From the excerpts below on the past, the Masters, and craving, list the principal forms that craving takes.

▸ Source document
══════
Seeing The Entire Past and Its Effects (1940)

[In awareness] I can perceive what has been and what are the forces at work which compel me [in action] ... the entire process of the past, its effect in the present and in the future, integrally, as a whole. (Ojai 7Jul40)

Analysing "The Masters" (1940)

There are two types of teachers: those with whom the pupil is directly in contact and those with whom [the contact is indirect]. The teacher [in direct contact] ... observes the pupil while helping and guiding him. This is exacting and difficult enough for the pupil. Now the "Masters" are not in contact with [us] except [through] intermediaries. In this relationship, which has its own rewards and anxieties, the mind can deceive itself limitlessly. Why do you seek a Master to love when you don’t know how to love human beings? To love an ideal ... is easier, is it not? For they can be created in our image, according to our hopes, fears and illusions + Such love is but an intellectual creation. Not being directly in contact with a Master one must depend on an intermediary or on one’s own so-called intuition. Dependence on an intermediary ... further conditions the mind; and so-called intuition ... may be only a self-deceiving wish. Is this not odd, complicated, and artificial? + So-called love of ideals, Masters, Gods, is romantic and false; I do not think one sees the brutality of this ... idolatry. (Ojai 23Aug40)

Analysing The Forms of Craving (1944)

There are three principal forms craving takes: sensuality, worldliness and personal immortality + In analysing the craving for gratification of the senses we realise its insatiability, its torments, its ever increasing demands; its end is misery and conflict. When we examine worldliness it too reveals incessant strife, confusion and sorrow. Craving for personal immortality is born of illusion + The way of craving is very complex and difficult to dissolve; it is the cause of our misery, of our confusion and conflict. (Ojai 11Jun44)
══════
▸ Data for analysis
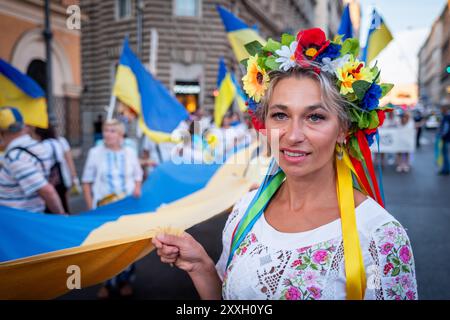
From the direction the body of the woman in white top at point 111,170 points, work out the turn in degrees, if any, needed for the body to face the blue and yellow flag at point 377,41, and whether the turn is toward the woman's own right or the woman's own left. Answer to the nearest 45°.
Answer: approximately 90° to the woman's own left

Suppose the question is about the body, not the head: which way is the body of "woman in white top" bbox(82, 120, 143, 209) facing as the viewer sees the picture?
toward the camera

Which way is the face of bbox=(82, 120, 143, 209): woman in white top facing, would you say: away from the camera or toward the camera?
toward the camera

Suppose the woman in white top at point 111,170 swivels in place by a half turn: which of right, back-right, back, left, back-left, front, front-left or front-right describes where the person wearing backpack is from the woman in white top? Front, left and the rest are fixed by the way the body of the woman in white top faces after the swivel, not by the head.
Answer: back-left

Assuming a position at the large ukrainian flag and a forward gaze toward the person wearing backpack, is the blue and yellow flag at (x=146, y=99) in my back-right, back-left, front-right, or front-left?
front-right

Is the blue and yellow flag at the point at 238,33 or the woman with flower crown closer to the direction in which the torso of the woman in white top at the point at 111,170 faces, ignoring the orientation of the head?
the woman with flower crown

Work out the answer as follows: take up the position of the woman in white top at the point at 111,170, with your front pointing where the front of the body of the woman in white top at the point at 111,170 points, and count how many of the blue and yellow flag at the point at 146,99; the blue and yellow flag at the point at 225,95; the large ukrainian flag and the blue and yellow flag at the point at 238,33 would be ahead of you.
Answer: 1

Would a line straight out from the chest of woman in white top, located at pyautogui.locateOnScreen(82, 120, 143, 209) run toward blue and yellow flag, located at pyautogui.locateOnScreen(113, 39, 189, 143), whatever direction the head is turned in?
no

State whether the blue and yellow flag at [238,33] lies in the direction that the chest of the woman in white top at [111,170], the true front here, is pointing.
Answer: no

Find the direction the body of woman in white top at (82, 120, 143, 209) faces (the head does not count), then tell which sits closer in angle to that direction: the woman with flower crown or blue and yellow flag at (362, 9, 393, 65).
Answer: the woman with flower crown

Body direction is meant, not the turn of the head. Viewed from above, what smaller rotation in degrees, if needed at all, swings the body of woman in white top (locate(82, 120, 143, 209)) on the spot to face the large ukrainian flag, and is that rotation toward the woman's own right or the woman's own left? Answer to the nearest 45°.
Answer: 0° — they already face it

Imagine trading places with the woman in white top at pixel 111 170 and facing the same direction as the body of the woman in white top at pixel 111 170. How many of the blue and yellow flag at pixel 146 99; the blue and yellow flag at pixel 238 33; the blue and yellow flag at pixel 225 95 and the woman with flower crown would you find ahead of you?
1

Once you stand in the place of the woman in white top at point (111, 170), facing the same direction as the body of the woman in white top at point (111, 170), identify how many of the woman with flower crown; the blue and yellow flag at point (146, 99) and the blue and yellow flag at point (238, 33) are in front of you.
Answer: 1

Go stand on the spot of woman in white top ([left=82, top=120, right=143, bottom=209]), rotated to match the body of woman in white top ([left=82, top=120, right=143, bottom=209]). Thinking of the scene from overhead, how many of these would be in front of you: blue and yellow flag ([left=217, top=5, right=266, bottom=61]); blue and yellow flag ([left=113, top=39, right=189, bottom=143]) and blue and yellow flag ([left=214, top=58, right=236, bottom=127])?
0
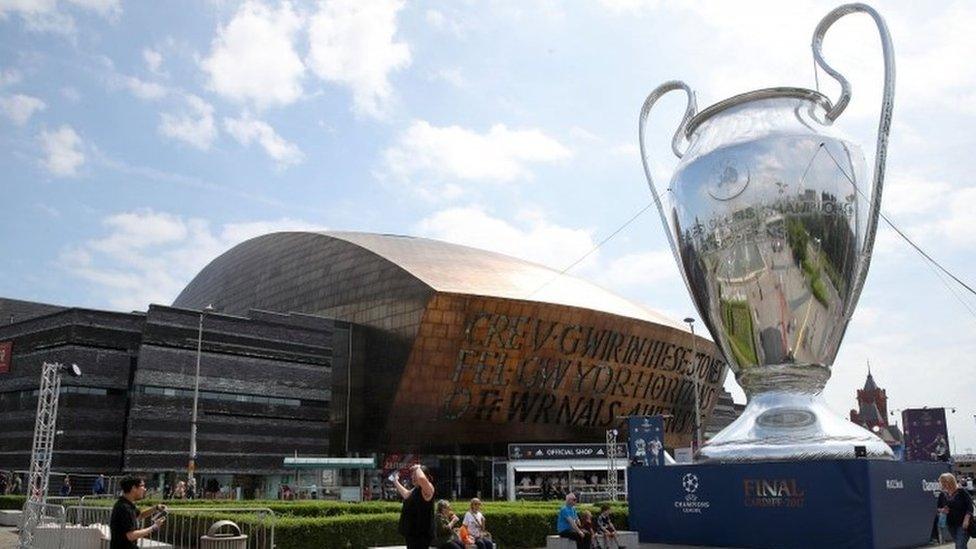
══════
▸ Answer
Sensuality, worldliness, personal immortality